- Thai Salad with Miso Peanut Dressing
Asian Grilled Vegetables with Miso Vinaigrette
Grilled veggies are topped with an oil free miso vinaigrette that is full of flavor!
Assorted vegetables to grill (I used cauliflower, sweet peppers, onions, zucchini and corn)
1/4 cup rice wine vinegar
2 Tblsp White Miso Paste
1 Tblsp soy sauce
1/2 Tblsp maple syrup
1 1/2 t sesame oil
1 t. minced garlic clove
1/2 t. garlic chili sauce
1/4 tsp ground ginger
1/8 tsp tumeric
Chop veggies and toss with a small amount of olive oil and salt and pepper (or any other seasonings you like – I love this Asian blend for this recipe).

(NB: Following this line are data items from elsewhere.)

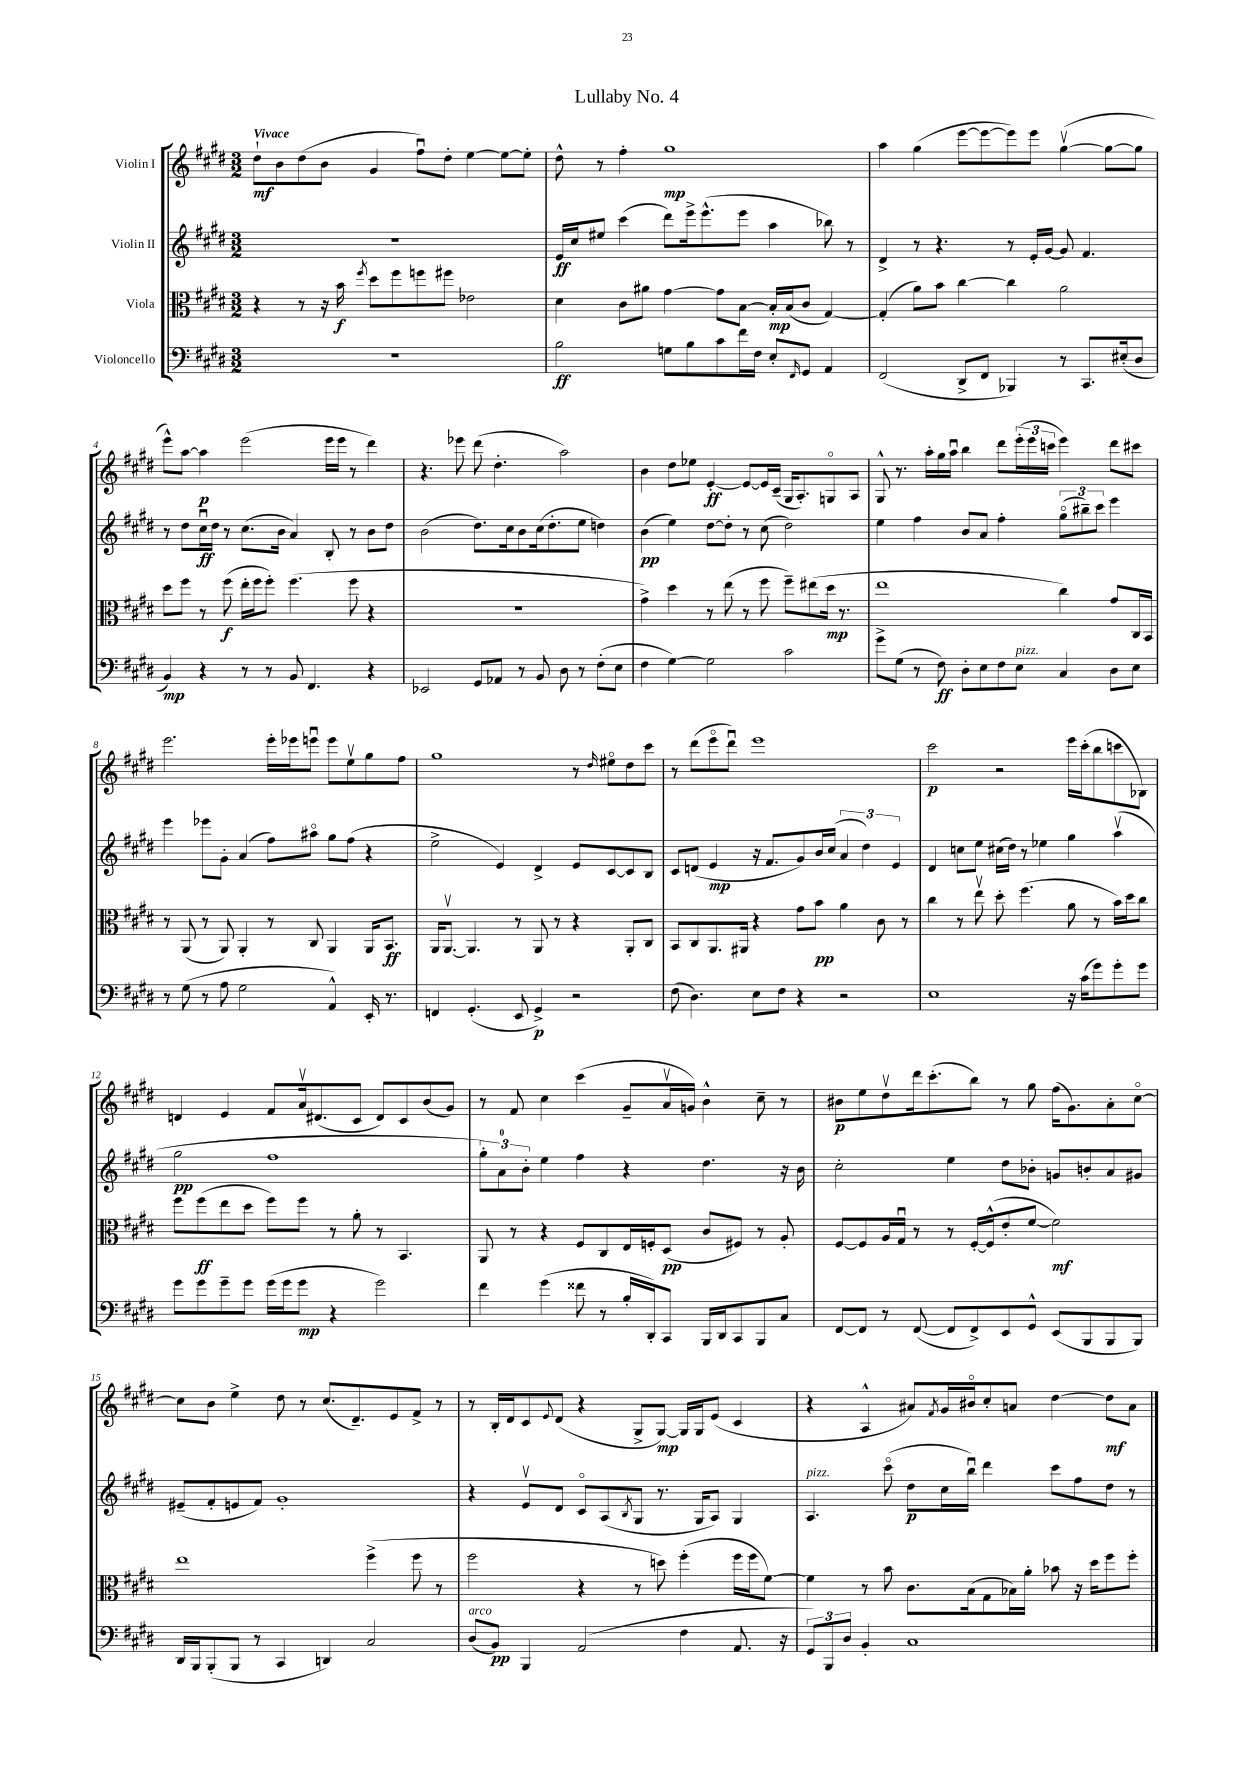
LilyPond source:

\header { title = "Lullaby No. 4" }
<<
\new StaffGroup <<
\new Staff = "s0" \with { instrumentName = "Violin I" } {
    \clef treble \key e \major \numericTimeSignature \time 3/2 \tempo "Vivace"
    dis''8-!\mf b'8 dis''8( b'8 gis'4 fis''8\downbow) dis''8-. e''4~ e''8~ e''8-. |
    dis''8-^ r8 fis''4-. gis''1\mp |
    a''4 gis''4( e'''8~ e'''8~ e'''8) e'''8 gis''4~\upbow( gis''8~ gis''8 |
    e'''8-^) a''8~ a''4\p e'''2( e'''16 e'''16 r8 dis'''4) |
    r4. ees'''8 dis'''8( dis''4.-. a''2) |
    b'4 dis''8 ees''8 e'4~-.\ff e'8~ e'16 cis'16--( gis16 a8.-.) g8\flageolet a8 |
    gis8-^ r8. a''16-. gis''16 a''16\downbow b''4 dis'''8 \tuplet 3/2 { e'''16-.( e'''16 c'''16 } e'''4) dis'''8 cis'''8 |
    e'''2. e'''16-. ees'''16 e'''8\downbow e'''8 e''8\upbow gis''8 fis''8 |
    gis''1 r8 \grace { dis''16 } eis''8\flageolet dis''8 cis'''8 |
    r8 dis'''8( e'''8\flageolet dis'''8\downbow) e'''1 |
    cis'''2\p r2 e'''16 cis'''16-.( b''8 c'''8 bes8) |
    d'4 e'4 fis'8 a'16\upbow dis'8.( cis'8 dis'8) cis'8 b'8( gis'8) |
    r8 fis'8 cis''4 cis'''4( gis'8-- a'16\upbow g'16) b'4-^ cis''8-- r8 |
    bis'8\p e''8 dis''8\upbow dis'''16 cis'''8.-.( b''8) r8 gis''8 fis''16( gis'8.) a'8-. cis''8~\flageolet |
    cis''8 b'8 e''4-> dis''8 r8 cis''8.( dis'8.--) e'8 fis'8-> r8 |
    r8 b16-. dis'16 cis'8 \appoggiatura { e'8 } dis'8( r4 gis8-> gis8~\mp) gis16 gis16 e'8( cis'4 |
    r4 a4-^ ais'8) \acciaccatura { fis'8 } gis'16 bis'16\flageolet cis''8-. a'8 dis''4~ dis''8\mf a'8 \bar "|." |
}
\new Staff = "s1" \with { instrumentName = "Violin II" } {
    \clef treble \key e \major \numericTimeSignature \time 3/2
    R1. |
    e'16\ff cis''16 eis''8 cis'''4( dis'''8) e'''16-> e'''8.-^( e'''8 a''4 bes''8) r8 |
    dis'4-> r8 r4. r8 e'16-. gis'16~ gis'8 fis'4. |
    r8 dis''8 cis''16\downbow\ff dis''16 r8 cis''8.( b'16 a'4) b8-. r8 b'8 dis''8 |
    b'2( dis''8.) cis''16 b'8 cis''16( dis''8.-. e''8 d''4) |
    b'4\pp( e''4) dis''8~ dis''8-. r8 cis''8( dis''2) |
    e''4 fis''4 b'8 a'8 fis''4-. \tuplet 3/2 { gis''8\flageolet( bis''8--) cis'''8 } e'''4 |
    e'''4 ees'''8 gis'8-. a'4( fis''8) ais''8\flageolet gis''8 fis''8( r4 |
    e''2-> e'4) dis'4-> e'8 cis'8~ cis'8 b8 |
    cis'8 d'8( e'4\mp r16 fis'8. gis'8) b'16 cis''16( \tuplet 3/2 { a'4 dis''4) e'4 } |
    dis'4 c''8 e''8 cis''16( dis''16) r8 ees''4 gis''4 a''4\upbow( |
    gis''2\pp fis''1 |
    \tuplet 3/2 { gis''8-.) a'8-0 b'8-. } e''4 fis''4 r4 dis''4. r16 b'16 |
    cis''2-. e''4 dis''8 bes'8-. g'8 b'8-. a'8 gis'8 |
    eis'8--( fis'8-. e'8 fis'8) gis'1-. |
    r4 e'8\upbow dis'8 cis'8\flageolet a8( \acciaccatura { b8 } gis8 r8. gis16 a8) gis4 |
    a4.^\markup { \italic "pizz." } cis'''8\flageolet( dis''8\p cis''16 b''16\downbow) dis'''4 cis'''8 fis''8 dis''8 r8 \bar "|." |
}
\new Staff = "s2" \with { instrumentName = "Viola" } {
    \clef alto \key e \major \numericTimeSignature \time 3/2
    r4 r8 r16 b'16\f \acciaccatura { fis''8 } dis''8 fis''8 f''8 fis''8 ees'2 |
    dis'4 cis'8 ais'8 gis'4~ gis'8 b8~ b16-.\mp b16( cis'8 gis4~) |
    gis4-.( a'8) b'8 cis''4~ cis''4 a'2 |
    dis''8 fis''8 r8 fis''8\f( e''16-. fis''16 fis''8-.) fis''4.( fis''8 r4 |
    R1. |
    gis'4->) dis''4 r8 e''8( r8 fis''8 fis''8--) eis''8( dis''16\mp r8. |
    e''1 cis''4) gis'8 cis16 b,16 |
    r8 a,8( r8 a,8) a,4-. r8 cis8 a,4 a,16 b,8.\ff |
    a,16 a,8.~\upbow a,4. r8 a,8 r8 r4 a,8-. cis8 |
    b,8 cis8 a,8. ais,16 r4 gis'8 b'8\pp a'4 cis'8 r8 |
    cis''4 r8 e''8\upbow dis''8-. fis''4.( a'8 r8 b'16) dis''16 cis''8 |
    fis''8 fis''8\ff( e''8 dis''8 fis''8) fis''8 r8 a'8-. r8 b,4. |
    a,8 r8 r4 fis8 cis8 e16 f16-. dis8\pp( cis'8 fis8) r8 a8-. |
    fis8~ fis8 a16 gis16\downbow r8 r8 fis16~-. fis16-^( e'8-. fis'8~ fis'2\mf) |
    e''1 fis''4->( fis''8 r8 |
    fis''2 r4 r8 d''8) fis''4-.( fis''16 fis''16 fis'8~) |
    fis'4 r8 b'8 cis'8. b16( gis8 bes16) a'16-. bes'8 r16 dis''16 fis''8 fis''8-. \bar "|." |
}
\new Staff = "s3" \with { instrumentName = "Violoncello" } {
    \clef bass \key e \major \numericTimeSignature \time 3/2
    R1. |
    b2\ff g8 b8 cis'8 fis'16 fis16 e8-. \grace { fis,16 } gis,8 a,4 |
    fis,2( dis,8-> fis,8 bes,,4) r8 cis,8. eis16-.( dis8 |
    b,4\mp) r4 r8 r8 b,8 fis,4. r4 |
    ees,2 gis,8 aes,8 r8 b,8 dis8 r8 fis8-.( e8 |
    fis4 gis4~) gis2 cis'2 |
    gis'8-> gis8( r8 fis8\ff) dis8-. e8 fis8 e8^\markup { \italic "pizz." } cis4 dis8 e8 |
    r8 gis8( r8 a8 gis2 a,4-^) e,16-. r8. |
    f,4 gis,4.-.( e,8 gis,4->\p) r2 |
    fis8( dis4.) e8 fis8 r4 r2 |
    e1 r16 cis'16( gis'8) gis'8-. gis'8 |
    gis'8 gis'8 gis'8-- gis'8 gis'16( gis'16 gis'8\mp r4 gis'2) |
    fis'4 gis'4( fisis'8 r8 b16-. dis,16-.) cis,8 b,,16 dis,16 cis,8 b,,8 cis8 |
    fis,8~ fis,8 r8 fis,8~( fis,8 fis,8->) e,8 gis,8-^ e,8( b,,8 b,,8 b,,8) |
    dis,16 b,,16 b,,8-.( b,,8 r8 cis,4 d,4) cis2 |
    dis8^\markup { \italic "arco" }( b,8\pp) b,,4 a,2( fis4 a,8. r16 |
    \tuplet 3/2 { gis,8) b,,8 dis8 } b,4-. cis1 \bar "|." |
}
>>
>>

- Prepare grill basket for veggies (oil it slightly so veggies don’t stick).
- Grill over medium heat to desired tenderness (20 – 30 minutes). Stir frequently so bottom veggies don’t burn!
- While veggies grill, prepare dressing. Put all ingredients in a small bowl and stir/whisk until smooth.
- Prepare your bowl with fresh salad greens. Top with grilled veggies, roasted chickpeas, avocado and drizzle with dressing!